Nicolas se réveilla le premier et se rendit compte que le jour venait de se lever. L’émotion et la fatigue du voyage mêlées avaient fait durer jusqu’au matin ce qui aurait dû au départ n’être qu’une courte sieste digestive. Nicolas réalisa qu’il venait de passer sa première journée dans ce monde. Une part de lui en voulait à Yolas et Kardoum de l’avoir autant laissé dormir, cependant il ne pouvait nier le bien que ce repos lui avait fait. Nicolas était loin de chez lui depuis plus de vingt quatre heures maintenant, et il se dit que là-bas, des gens s’inquiétaient pour lui.
L’enfant se glissa jusqu’à la porte de la suite et fit en sorte de l’ouvrir sans bruit. Aucune des lampes du couloir n’était encore allumée et les lumières rougeoyantes de l’aube qui filtraient par les nombreuses mais étroites fenêtres du couloir créaient une douce pénombre.

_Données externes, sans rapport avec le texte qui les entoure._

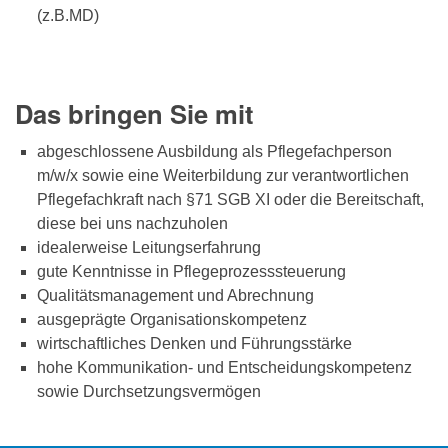
(z.B.MD)
Das bringen Sie mit
abgeschlossene Ausbildung als Pflegefachperson
m/w/x sowie eine Weiterbildung zur verantwortlichen
Pflegefachkraft nach §71 SGB XI oder die Bereitschaft,
diese bei uns nachzuholen
idealerweise Leitungserfahrung
gute Kenntnisse in Pflegeprozesssteuerung
Qualitätsmanagement und Abrechnung
ausgeprägte Organisationskompetenz
wirtschaftliches Denken und Führungsstärke
hohe Kommunikation- und Entscheidungskompetenz
sowie Durchsetzungsvermögen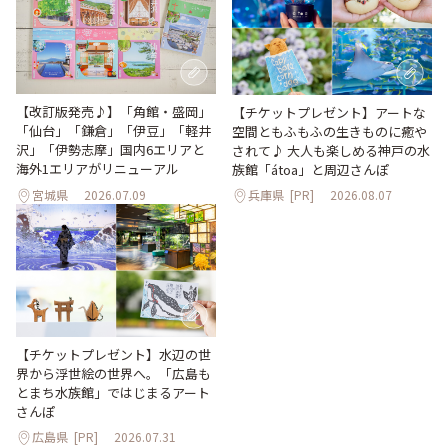
【改訂版発売♪】「角館・盛岡」
【チケットプレゼント】アートな
「仙台」「鎌倉」「伊豆」「軽井
空間ともふもふの生きものに癒や
沢」「伊勢志摩」国内6エリアと
されて♪ 大人も楽しめる神戸の水
海外1エリアがリニューアル
族館「átoa」と周辺さんぽ
宮城県
2026.07.09
兵庫県
[PR]
2026.08.07
【チケットプレゼント】水辺の世
界から浮世絵の世界へ。「広島も
とまち水族館」ではじまるアート
さんぽ
広島県
[PR]
2026.07.31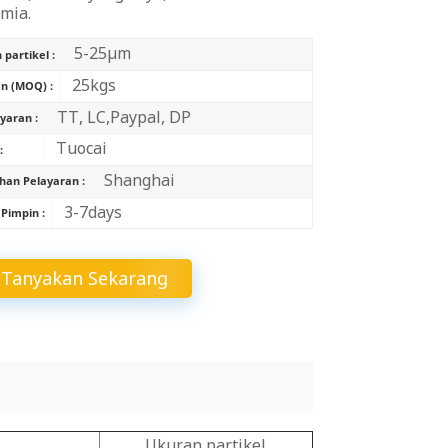
mia.
中文
5-25μm
partikel :
Indonesia
25kgs
n (MOQ) :
TT, LC,Paypal, DP
aran :
Tuocai
:
Shanghai
han Pelayaran :
3-7days
Pimpin :
Tanyakan Sekarang
Ukuran partikel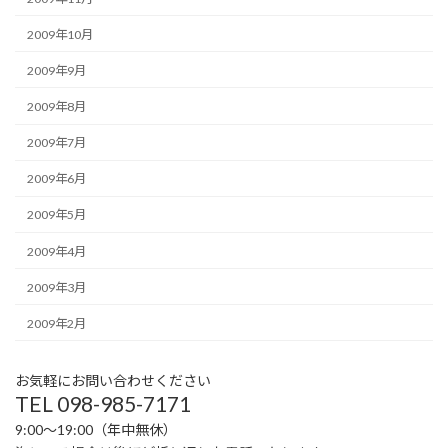
2009年10月
2009年9月
2009年8月
2009年7月
2009年6月
2009年5月
2009年4月
2009年3月
2009年2月
お気軽にお問い合わせください
TEL 098-985-7171
9:00〜19:00（年中無休）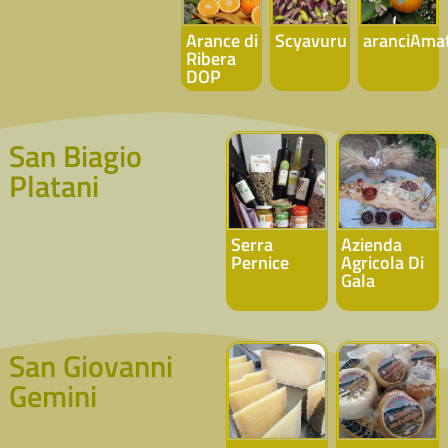
Arance di
Scyavuru
aranciAma
Ribera
DOP
San Biagio
Platani
Serra
Azienda
Pernice
Agricola Di
Gala
San Giovanni
Gemini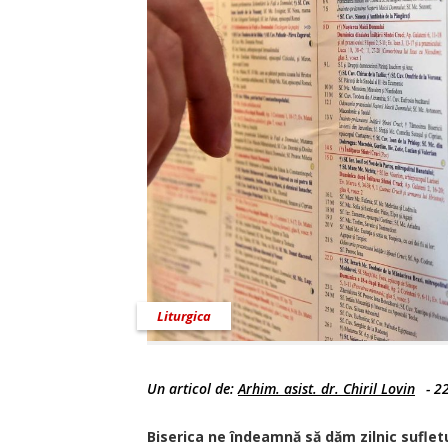
Liturgica
Un articol de:
Arhim. asist. dr. Chiril Lovin
-
2
Biserica ne îndeamnă să dăm zilnic sufletu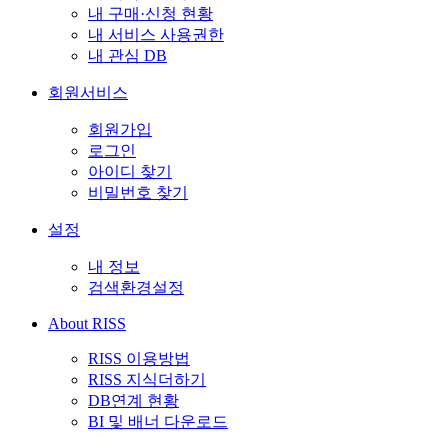
내 구매·신청 현황
내 서비스 사용권한
내 관심 DB
회원서비스
회원가입
로그인
아이디 찾기
비밀번호 찾기
설정
내 정보
검색환경설정
About RISS
RISS 이용방법
RISS 지식더하기
DB연계 현황
BI 및 배너 다운로드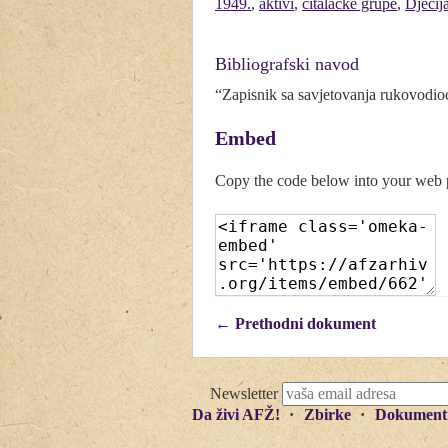
1949.
,
aktivi
,
čitalačke grupe
,
Dječij
Bibliografski navod
“Zapisnik sa savjetovanja rukovodi
Embed
Copy the code below into your web
← Prethodni dokument
Newsletter
Da živi AFŽ!
Zbirke
Dokument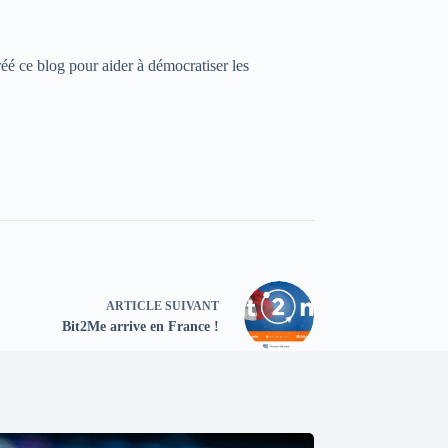
réé ce blog pour aider à démocratiser les
ARTICLE
SUIVANT
Bit2Me arrive en France !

Deux voix douces et des rires guidèrent Nicolas d’un couloir vers un autre, puis enfin jusqu’aux cuisines. Deux des filles qui assuraient le service la veille préparaient doucement le petit déjeuner que les clients ne manqueraient pas de réclamer dès leur réveil. Il s’agissait de Nolwa la petite Assyrye à qui Nicolas avait été présenté la veille ainsi que de Chliié la jeune humaine qui avait fait grande impression sur le petit garçon. Elles se montrèrent toutes deux particulièrement ravies de cette intrusion. Nicolas fit alors un second festin. Les deux jeunes filles rivalisaient pour lui offrir les plus fines gourmandises. Nicolas se fit ainsi servir des tartines grillées coupées dans une sorte de brioche au goût suave et à la couleur rosée. Sur les etiquettes des pots de confiture qui lui furent présentés, l’enfant reconnut nombre des fruits qu’il avait eu l’occasion de goûter depuis son arrivée au Pilon doré. Nolwa éminça ensuite quelque larges feuilles dont le goût s’avéra ressembler à de la menthe, puis les mit sur les tartines. Les feuilles décuplaient encore le goût de la confiture. Les tartines, trempées dans une soupe de Politi, obtenue grâce au mélange de feuilles et de baies locale se révélèrent encore plus délicieuses. Nicolas fut émerveillé de toutes ces découvertes, il se demanda comment il avait pu se contenter si longtemps de boire du chocolat le matin. Entre deux charmantes attentions, les deux jeunes filles ne cessaient pas de poser des questions à l’enfant. Chacune semblait plus curieuse, plus avide que l’autre de tout apprendre sur ce pays lointain d’où venait Nicolas et dont elles n’avaient jamais entendu parler. Lorsque enfin, Chliié prise dans son élan demanda à Nicolas où étaient ses parents, celui-ci se mit à pleurer ; incapable de répondre. Nolwa fit à son amie son regard le plus dur. Elle avait saisi dès le premier instant, la détresse du petit garçon derrière sa joie apparente. Elle en voulut sincèrement à son ami de son manque de perspicacité et de tact.
C’est cet instant que choisit Kardoum pour faire son eentrée dans la pièce. Lorsqu’il vit Nicolas en larmes, il réprimanda durement les deux jeunes filles. Il est vrai que leur travail n’était pas précisément de faire pleurer les clients dès le matin, mais plutôt de s’assurer de leur bien être. Sa réaction fit redoubler les sanglots de l’enfant, qui s’en voulait à présent de causer des problèmes à celles qui venaient de si bien s’occuper de lui et de son estomac. Kardoum, finit par baisser les armes, par baisser la voix, puis par prendre l’enfant par les épaules.
-Je vais faire des courses au marché. Tu veux venir avec moi petit bonhomme ? Je commencerais à te faire un tour de la ville au passage, et avec un peu de chance, tu te rappelleras de quelque chose ou quelqu’un te reconnaîtra !
Nolwa et Chliié et se remirent au travail. Kardoum fit don à Nicolas d’un manteau, passa le sien, puis tous deux se mirent en route.